En el nivel superior, no es cuestión trivial la exigencia legal de que todas las instituciones, públicas como privadas, adapten sus estatutos –y consecuentemente su modo de funcionamiento– a la nueva ley, cosa que varias universidades, incluyendo la de Buenos Aires, han rechazado de manera tan terminante que llevaron el asunto a las instancias judiciales. Independientemente de cómo y cuándo la justicia resuelva esos cuestionamientos, y más allá de la influencia que pudo haber tenido la política nacional en ese conflicto, lo cierto es que la autonomía universitaria, la diversidad deseable del sistema y la libertad de cada universidad de fijar sus patrones de funcionamiento son asuntos pendientes y que el próximo gobierno debería incorporar a su agenda académica. Pocos académicos estarían dispuestos a afirmar que hoy las universidades sirven adecuadamente al país.
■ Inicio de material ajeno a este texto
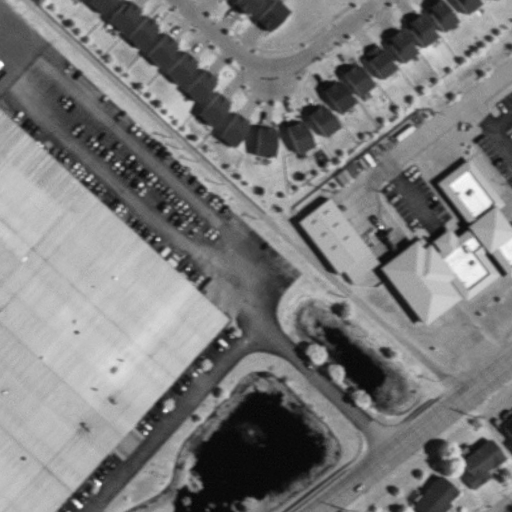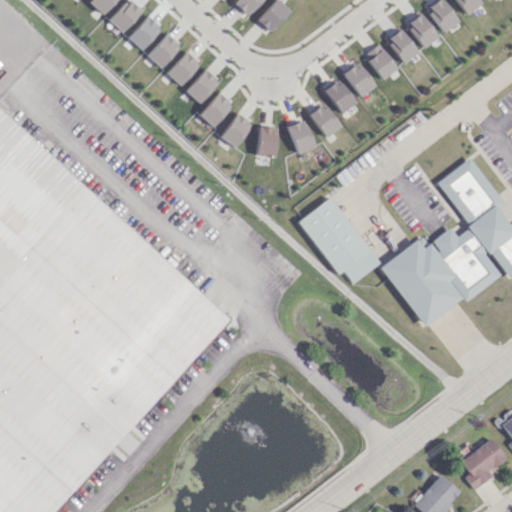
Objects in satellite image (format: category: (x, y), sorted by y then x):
building: (98, 4)
building: (243, 5)
building: (465, 5)
building: (122, 15)
building: (270, 15)
building: (439, 15)
road: (214, 29)
building: (419, 30)
building: (141, 32)
building: (399, 45)
road: (317, 47)
building: (160, 50)
building: (377, 61)
building: (180, 68)
building: (356, 79)
building: (199, 85)
road: (269, 92)
building: (336, 96)
building: (213, 109)
building: (322, 119)
building: (233, 129)
building: (298, 135)
road: (433, 135)
parking lot: (495, 140)
building: (263, 141)
road: (501, 143)
road: (146, 159)
road: (128, 188)
road: (244, 199)
building: (335, 240)
building: (428, 247)
building: (453, 249)
road: (423, 287)
building: (79, 322)
building: (77, 326)
road: (233, 351)
road: (413, 436)
building: (478, 462)
building: (434, 496)
road: (502, 504)
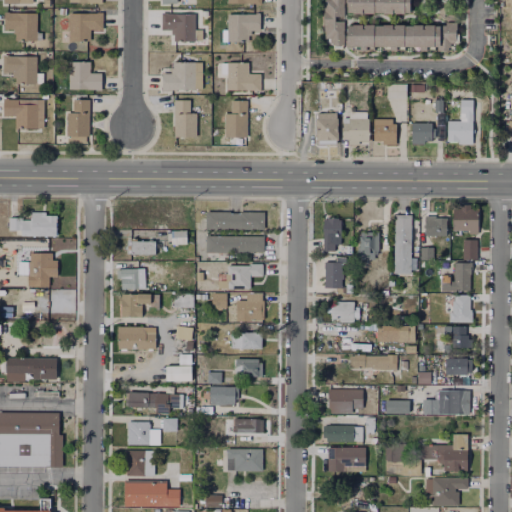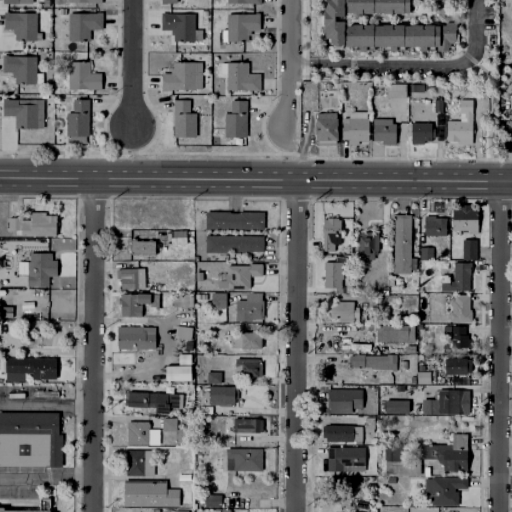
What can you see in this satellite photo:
building: (178, 0)
building: (16, 1)
building: (84, 1)
building: (243, 1)
building: (21, 2)
building: (85, 2)
building: (167, 2)
building: (244, 2)
building: (375, 4)
building: (354, 13)
building: (333, 20)
building: (20, 25)
building: (82, 25)
building: (84, 25)
building: (241, 25)
building: (21, 26)
building: (179, 26)
building: (180, 26)
building: (241, 26)
building: (400, 34)
building: (400, 36)
road: (133, 63)
road: (303, 63)
road: (291, 64)
road: (426, 65)
building: (19, 68)
building: (20, 69)
building: (181, 76)
building: (238, 76)
building: (82, 77)
building: (83, 77)
building: (241, 77)
building: (180, 78)
building: (330, 84)
building: (362, 88)
building: (395, 90)
building: (396, 93)
building: (438, 107)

Más allá de las genuinas penurias económica y de los coyunturales enfrentamientos, se hace cada vez más necesario reformular el pacto entre la sociedad y sus universidades y encarar el demorado debate sobre todos los aspectos de tal pacto (véase editorial del número 46 de Ciencia Hoy).

En otro orden de cosas, el control de calidad de los posgrados universitarios por la acción de la CONEAU (Comisión Nacional de Evaluación y Acreditación Universitaria) ha realizado lentos pero positivos avances. No resulta posible decir lo mismo del programa ministerial de incentivos al docente investigador. Proclamó en sus inicios la intención de estimular al docente universitario que realizara investigación, pero luego parece haber perdido el rumbo y haberse convertido en un mecanismo encubierto de aumentar las exiguas remuneraciones. El futuro del programa y su relación con los salarios de docentes que también son investigadores de carrera del CONICET (así como con los adicionales por dedicación exclusiva concedidos por las universidades) necesitan ser evaluados y puestos en cuestión. Se podría así dar un paso en la dirección de ordenar el caótico panorama de las retribuciones académicas, que conspira contra la posibilidad de que los dineros destinados a la promoción de la ciencia se usen con eficacia e impide llevar los sueldos de los científicos a niveles decorosos.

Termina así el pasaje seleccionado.